The Dangote oil refinery is preparing to process around 400,000 barrels of Nigerian crude per day in the coming months, significantly altering Africa’s oil import and export dynamics.
According to a cargo allocation list seen by Bloomberg, the refinery, with a capacity of 650,000 barrels per day (bpd), will receive approximately 24 million barrels of Nigerian oil in October and November. This marks a shift towards increased reliance on local crude supplies.
Business Insider Africa previously reported that the Dangote refinery, which recently commenced gasoline production, could potentially disrupt the European oil market.
Now, the refinery is set to impact the Atlantic oil trade by reducing Nigeria’s crude exports. The facility plans to absorb 13 to 14 cargoes from Nigeria’s typical monthly export program of about 50 shipments.
Economists predict that the Dangote refinery could end the decades-long gasoline trade from Europe to Africa, a market valued at $17 billion annually.
Some scheduled shipments for the next few months may face delays, with two cargoes for October already pushed back from September. ,
However, the expected volume is still significantly higher than the 255,000 barrels per day of Nigerian oil processed by Dangote in the first half of the year as it gradually ramped up operations.
Recent allocation data indicates that the refinery has reduced its imports of U.S. crude, specifically WTI Midland, which it had previously purchased in large quantities.

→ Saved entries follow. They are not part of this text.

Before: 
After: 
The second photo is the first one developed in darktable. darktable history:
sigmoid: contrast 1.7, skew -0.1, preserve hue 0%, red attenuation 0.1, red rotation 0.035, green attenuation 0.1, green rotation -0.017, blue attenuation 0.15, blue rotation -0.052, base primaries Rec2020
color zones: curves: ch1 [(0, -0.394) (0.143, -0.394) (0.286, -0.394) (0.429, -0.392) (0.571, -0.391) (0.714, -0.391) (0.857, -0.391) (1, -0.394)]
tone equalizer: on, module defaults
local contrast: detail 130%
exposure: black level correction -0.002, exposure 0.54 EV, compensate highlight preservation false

Dangote even resold some of the U.S. oil and has since opted against further purchases.
In September, the Nigerian National Petroleum Company (NNPC) secured an agreement with Dangote, whereby the state-owned firm will supply crude in exchange for exclusive rights to distribute the refinery’s gasoline output.
Additionally, regulatory authorities announced the end of Dangote’s exclusive purchasing rights, allowing the refinery to negotiate market prices directly with fuel marketers.
On October 1, the Nigerian government began selling its crude oil to the Dangote Refinery and other local refineries in naira, signaling a further shift in the country’s oil trade practices.